| ABOUT THIS TASK |
Retype the listing in full. Change nothing.

| INFORMATION SHOWN |
=== Section Start ===
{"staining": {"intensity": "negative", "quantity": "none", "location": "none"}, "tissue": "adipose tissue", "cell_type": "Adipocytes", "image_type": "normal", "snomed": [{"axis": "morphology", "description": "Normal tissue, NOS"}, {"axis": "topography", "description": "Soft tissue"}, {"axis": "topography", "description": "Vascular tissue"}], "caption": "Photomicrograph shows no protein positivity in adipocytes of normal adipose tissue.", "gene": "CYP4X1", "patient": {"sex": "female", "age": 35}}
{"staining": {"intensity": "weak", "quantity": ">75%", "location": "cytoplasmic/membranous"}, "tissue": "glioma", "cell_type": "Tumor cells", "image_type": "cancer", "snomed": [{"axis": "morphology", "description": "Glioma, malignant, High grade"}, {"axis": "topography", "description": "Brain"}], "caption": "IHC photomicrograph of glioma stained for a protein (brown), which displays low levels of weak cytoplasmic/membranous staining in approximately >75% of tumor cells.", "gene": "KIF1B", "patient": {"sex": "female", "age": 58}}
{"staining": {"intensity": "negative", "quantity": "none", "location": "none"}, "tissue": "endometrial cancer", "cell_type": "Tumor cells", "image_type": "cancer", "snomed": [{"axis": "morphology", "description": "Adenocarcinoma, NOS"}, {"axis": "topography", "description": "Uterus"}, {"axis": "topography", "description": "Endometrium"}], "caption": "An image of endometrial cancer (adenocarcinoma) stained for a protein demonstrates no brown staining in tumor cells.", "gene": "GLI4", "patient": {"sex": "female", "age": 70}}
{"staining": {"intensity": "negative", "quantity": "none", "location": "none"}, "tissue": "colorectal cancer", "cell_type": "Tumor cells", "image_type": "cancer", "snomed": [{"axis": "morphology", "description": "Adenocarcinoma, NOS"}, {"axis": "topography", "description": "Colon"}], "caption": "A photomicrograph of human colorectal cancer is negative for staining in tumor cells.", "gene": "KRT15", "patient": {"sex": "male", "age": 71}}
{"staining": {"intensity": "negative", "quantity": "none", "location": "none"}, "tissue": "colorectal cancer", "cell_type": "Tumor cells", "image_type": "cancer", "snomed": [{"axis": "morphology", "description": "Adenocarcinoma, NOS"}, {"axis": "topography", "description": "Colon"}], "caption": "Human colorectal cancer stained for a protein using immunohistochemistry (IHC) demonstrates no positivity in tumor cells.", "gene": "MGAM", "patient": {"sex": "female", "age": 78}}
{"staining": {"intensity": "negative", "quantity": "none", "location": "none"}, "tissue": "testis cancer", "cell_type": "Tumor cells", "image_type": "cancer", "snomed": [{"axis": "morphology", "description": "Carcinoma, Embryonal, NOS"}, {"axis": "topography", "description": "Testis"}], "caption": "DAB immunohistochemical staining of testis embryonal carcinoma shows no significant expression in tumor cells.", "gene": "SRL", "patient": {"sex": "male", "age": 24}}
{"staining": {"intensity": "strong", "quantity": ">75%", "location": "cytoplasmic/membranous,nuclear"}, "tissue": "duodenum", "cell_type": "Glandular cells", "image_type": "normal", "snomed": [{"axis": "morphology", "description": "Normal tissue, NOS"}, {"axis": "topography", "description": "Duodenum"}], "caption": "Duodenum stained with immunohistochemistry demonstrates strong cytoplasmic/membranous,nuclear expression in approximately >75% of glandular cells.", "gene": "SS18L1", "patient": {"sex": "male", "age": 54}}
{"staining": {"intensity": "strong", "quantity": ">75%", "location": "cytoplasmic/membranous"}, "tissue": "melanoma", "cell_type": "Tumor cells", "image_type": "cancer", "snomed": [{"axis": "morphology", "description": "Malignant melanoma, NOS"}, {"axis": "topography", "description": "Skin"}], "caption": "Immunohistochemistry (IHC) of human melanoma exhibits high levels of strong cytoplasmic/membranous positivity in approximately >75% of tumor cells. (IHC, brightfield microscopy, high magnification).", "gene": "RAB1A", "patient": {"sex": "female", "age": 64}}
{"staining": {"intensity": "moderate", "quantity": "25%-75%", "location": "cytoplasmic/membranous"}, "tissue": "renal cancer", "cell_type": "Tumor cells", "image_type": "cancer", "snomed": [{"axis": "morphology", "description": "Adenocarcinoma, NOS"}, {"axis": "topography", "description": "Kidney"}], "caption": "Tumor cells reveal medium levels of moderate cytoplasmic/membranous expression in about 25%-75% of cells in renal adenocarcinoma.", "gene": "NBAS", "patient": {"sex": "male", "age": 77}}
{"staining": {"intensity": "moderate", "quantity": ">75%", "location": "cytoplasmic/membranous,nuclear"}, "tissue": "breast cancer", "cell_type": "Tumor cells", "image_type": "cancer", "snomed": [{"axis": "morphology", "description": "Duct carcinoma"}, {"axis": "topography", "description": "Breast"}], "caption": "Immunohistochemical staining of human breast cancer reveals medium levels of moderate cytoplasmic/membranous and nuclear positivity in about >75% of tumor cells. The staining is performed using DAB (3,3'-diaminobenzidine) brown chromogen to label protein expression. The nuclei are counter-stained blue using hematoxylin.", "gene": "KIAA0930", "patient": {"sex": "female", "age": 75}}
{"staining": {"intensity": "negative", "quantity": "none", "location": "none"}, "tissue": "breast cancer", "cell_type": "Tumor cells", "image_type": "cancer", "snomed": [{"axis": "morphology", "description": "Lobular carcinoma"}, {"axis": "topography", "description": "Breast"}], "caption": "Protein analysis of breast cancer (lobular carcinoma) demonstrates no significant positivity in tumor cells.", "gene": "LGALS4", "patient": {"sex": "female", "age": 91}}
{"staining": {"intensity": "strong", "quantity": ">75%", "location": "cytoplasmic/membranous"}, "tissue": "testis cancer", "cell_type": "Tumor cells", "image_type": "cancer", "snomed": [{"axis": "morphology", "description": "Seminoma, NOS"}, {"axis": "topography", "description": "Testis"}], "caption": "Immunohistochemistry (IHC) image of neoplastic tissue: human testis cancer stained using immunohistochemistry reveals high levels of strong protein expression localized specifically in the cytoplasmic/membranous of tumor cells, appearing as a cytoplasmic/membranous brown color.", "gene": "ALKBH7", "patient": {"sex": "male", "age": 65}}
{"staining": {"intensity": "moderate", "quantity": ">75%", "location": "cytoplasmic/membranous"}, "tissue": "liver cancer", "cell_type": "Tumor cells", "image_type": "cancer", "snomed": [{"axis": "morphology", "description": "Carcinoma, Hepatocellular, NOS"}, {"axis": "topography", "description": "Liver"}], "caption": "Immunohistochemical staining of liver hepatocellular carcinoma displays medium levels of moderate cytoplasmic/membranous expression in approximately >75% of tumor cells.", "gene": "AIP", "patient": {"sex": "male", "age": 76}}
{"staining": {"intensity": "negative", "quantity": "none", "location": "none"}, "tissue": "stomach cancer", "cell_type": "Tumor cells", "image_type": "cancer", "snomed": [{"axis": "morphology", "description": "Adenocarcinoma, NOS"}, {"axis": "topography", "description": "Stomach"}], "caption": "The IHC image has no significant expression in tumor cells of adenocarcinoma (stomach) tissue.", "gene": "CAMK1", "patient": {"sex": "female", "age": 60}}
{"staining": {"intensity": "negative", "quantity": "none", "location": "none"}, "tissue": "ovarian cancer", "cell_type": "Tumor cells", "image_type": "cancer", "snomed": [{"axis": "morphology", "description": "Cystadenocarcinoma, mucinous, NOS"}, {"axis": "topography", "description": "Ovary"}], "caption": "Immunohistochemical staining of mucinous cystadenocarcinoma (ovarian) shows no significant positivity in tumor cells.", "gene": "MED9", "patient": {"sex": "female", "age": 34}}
=== Section End ===
| ANSWER |
{"staining": {"intensity": "negative", "quantity": "none", "location": "none"}, "tissue": "adipose tissue", "cell_type": "Adipocytes", "image_type": "normal", "snomed": [{"axis": "morphology", "description": "Normal tissue, NOS"}, {"axis": "topography", "description": "Soft tissue"}, {"axis": "topography", "description": "Vascular tissue"}], "caption": "Photomicrograph shows no protein positivity in adipocytes of normal adipose tissue.", "gene": "CYP4X1", "patient": {"sex": "female", "age": 35}}
{"staining": {"intensity": "weak", "quantity": ">75%", "location": "cytoplasmic/membranous"}, "tissue": "glioma", "cell_type": "Tumor cells", "image_type": "cancer", "snomed": [{"axis": "morphology", "description": "Glioma, malignant, High grade"}, {"axis": "topography", "description": "Brain"}], "caption": "IHC photomicrograph of glioma stained for a protein (brown), which displays low levels of weak cytoplasmic/membranous staining in approximately >75% of tumor cells.", "gene": "KIF1B", "patient": {"sex": "female", "age": 58}}
{"staining": {"intensity": "negative", "quantity": "none", "location": "none"}, "tissue": "endometrial cancer", "cell_type": "Tumor cells", "image_type": "cancer", "snomed": [{"axis": "morphology", "description": "Adenocarcinoma, NOS"}, {"axis": "topography", "description": "Uterus"}, {"axis": "topography", "description": "Endometrium"}], "caption": "An image of endometrial cancer (adenocarcinoma) stained for a protein demonstrates no brown staining in tumor cells.", "gene": "GLI4", "patient": {"sex": "female", "age": 70}}
{"staining": {"intensity": "negative", "quantity": "none", "location": "none"}, "tissue": "colorectal cancer", "cell_type": "Tumor cells", "image_type": "cancer", "snomed": [{"axis": "morphology", "description": "Adenocarcinoma, NOS"}, {"axis": "topography", "description": "Colon"}], "caption": "A photomicrograph of human colorectal cancer is negative for staining in tumor cells.", "gene": "KRT15", "patient": {"sex": "male", "age": 71}}
{"staining": {"intensity": "negative", "quantity": "none", "location": "none"}, "tissue": "colorectal cancer", "cell_type": "Tumor cells", "image_type": "cancer", "snomed": [{"axis": "morphology", "description": "Adenocarcinoma, NOS"}, {"axis": "topography", "description": "Colon"}], "caption": "Human colorectal cancer stained for a protein using immunohistochemistry (IHC) demonstrates no positivity in tumor cells.", "gene": "MGAM", "patient": {"sex": "female", "age": 78}}
{"staining": {"intensity": "negative", "quantity": "none", "location": "none"}, "tissue": "testis cancer", "cell_type": "Tumor cells", "image_type": "cancer", "snomed": [{"axis": "morphology", "description": "Carcinoma, Embryonal, NOS"}, {"axis": "topography", "description": "Testis"}], "caption": "DAB immunohistochemical staining of testis embryonal carcinoma shows no significant expression in tumor cells.", "gene": "SRL", "patient": {"sex": "male", "age": 24}}
{"staining": {"intensity": "strong", "quantity": ">75%", "location": "cytoplasmic/membranous,nuclear"}, "tissue": "duodenum", "cell_type": "Glandular cells", "image_type": "normal", "snomed": [{"axis": "morphology", "description": "Normal tissue, NOS"}, {"axis": "topography", "description": "Duodenum"}], "caption": "Duodenum stained with immunohistochemistry demonstrates strong cytoplasmic/membranous,nuclear expression in approximately >75% of glandular cells.", "gene": "SS18L1", "patient": {"sex": "male", "age": 54}}
{"staining": {"intensity": "strong", "quantity": ">75%", "location": "cytoplasmic/membranous"}, "tissue": "melanoma", "cell_type": "Tumor cells", "image_type": "cancer", "snomed": [{"axis": "morphology", "description": "Malignant melanoma, NOS"}, {"axis": "topography", "description": "Skin"}], "caption": "Immunohistochemistry (IHC) of human melanoma exhibits high levels of strong cytoplasmic/membranous positivity in approximately >75% of tumor cells. (IHC, brightfield microscopy, high magnification).", "gene": "RAB1A", "patient": {"sex": "female", "age": 64}}
{"staining": {"intensity": "moderate", "quantity": "25%-75%", "location": "cytoplasmic/membranous"}, "tissue": "renal cancer", "cell_type": "Tumor cells", "image_type": "cancer", "snomed": [{"axis": "morphology", "description": "Adenocarcinoma, NOS"}, {"axis": "topography", "description": "Kidney"}], "caption": "Tumor cells reveal medium levels of moderate cytoplasmic/membranous expression in about 25%-75% of cells in renal adenocarcinoma.", "gene": "NBAS", "patient": {"sex": "male", "age": 77}}
{"staining": {"intensity": "moderate", "quantity": ">75%", "location": "cytoplasmic/membranous,nuclear"}, "tissue": "breast cancer", "cell_type": "Tumor cells", "image_type": "cancer", "snomed": [{"axis": "morphology", "description": "Duct carcinoma"}, {"axis": "topography", "description": "Breast"}], "caption": "Immunohistochemical staining of human breast cancer reveals medium levels of moderate cytoplasmic/membranous and nuclear positivity in about >75% of tumor cells. The staining is performed using DAB (3,3'-diaminobenzidine) brown chromogen to label protein expression. The nuclei are counter-stained blue using hematoxylin.", "gene": "KIAA0930", "patient": {"sex": "female", "age": 75}}
{"staining": {"intensity": "negative", "quantity": "none", "location": "none"}, "tissue": "breast cancer", "cell_type": "Tumor cells", "image_type": "cancer", "snomed": [{"axis": "morphology", "description": "Lobular carcinoma"}, {"axis": "topography", "description": "Breast"}], "caption": "Protein analysis of breast cancer (lobular carcinoma) demonstrates no significant positivity in tumor cells.", "gene": "LGALS4", "patient": {"sex": "female", "age": 91}}
{"staining": {"intensity": "strong", "quantity": ">75%", "location": "cytoplasmic/membranous"}, "tissue": "testis cancer", "cell_type": "Tumor cells", "image_type": "cancer", "snomed": [{"axis": "morphology", "description": "Seminoma, NOS"}, {"axis": "topography", "description": "Testis"}], "caption": "Immunohistochemistry (IHC) image of neoplastic tissue: human testis cancer stained using immunohistochemistry reveals high levels of strong protein expression localized specifically in the cytoplasmic/membranous of tumor cells, appearing as a cytoplasmic/membranous brown color.", "gene": "ALKBH7", "patient": {"sex": "male", "age": 65}}
{"staining": {"intensity": "moderate", "quantity": ">75%", "location": "cytoplasmic/membranous"}, "tissue": "liver cancer", "cell_type": "Tumor cells", "image_type": "cancer", "snomed": [{"axis": "morphology", "description": "Carcinoma, Hepatocellular, NOS"}, {"axis": "topography", "description": "Liver"}], "caption": "Immunohistochemical staining of liver hepatocellular carcinoma displays medium levels of moderate cytoplasmic/membranous expression in approximately >75% of tumor cells.", "gene": "AIP", "patient": {"sex": "male", "age": 76}}
{"staining": {"intensity": "negative", "quantity": "none", "location": "none"}, "tissue": "stomach cancer", "cell_type": "Tumor cells", "image_type": "cancer", "snomed": [{"axis": "morphology", "description": "Adenocarcinoma, NOS"}, {"axis": "topography", "description": "Stomach"}], "caption": "The IHC image has no significant expression in tumor cells of adenocarcinoma (stomach) tissue.", "gene": "CAMK1", "patient": {"sex": "female", "age": 60}}
{"staining": {"intensity": "negative", "quantity": "none", "location": "none"}, "tissue": "ovarian cancer", "cell_type": "Tumor cells", "image_type": "cancer", "snomed": [{"axis": "morphology", "description": "Cystadenocarcinoma, mucinous, NOS"}, {"axis": "topography", "description": "Ovary"}], "caption": "Immunohistochemical staining of mucinous cystadenocarcinoma (ovarian) shows no significant positivity in tumor cells.", "gene": "MED9", "patient": {"sex": "female", "age": 34}}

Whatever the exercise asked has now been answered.